(Work task) Among the entries that follow, how many lines contain the string "своей"? Write the number alone.

----------

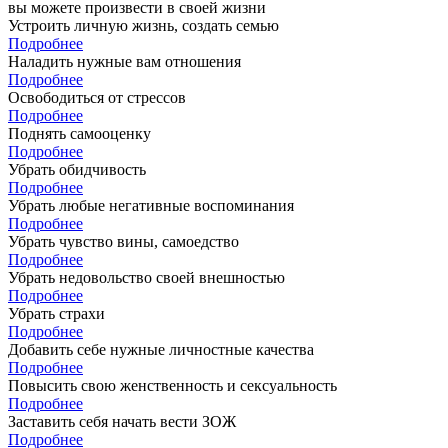
вы можете произвести в своей жизни
Устроить личную жизнь, создать семью
Подробнее
Наладить нужные вам отношения
Подробнее
Освободиться от стрессов
Подробнее
Поднять самооценку
Подробнее
Убрать обидчивость
Подробнее
Убрать любые негативные воспоминания
Подробнее
Убрать чувство вины, самоедство
Подробнее
Убрать недовольство своей внешностью
Подробнее
Убрать страхи
Подробнее
Добавить себе нужные личностные качества
Подробнее
Повысить свою женственность и сексуальность
Подробнее
Заставить себя начать вести ЗОЖ
Подробнее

----------

(Your response) 2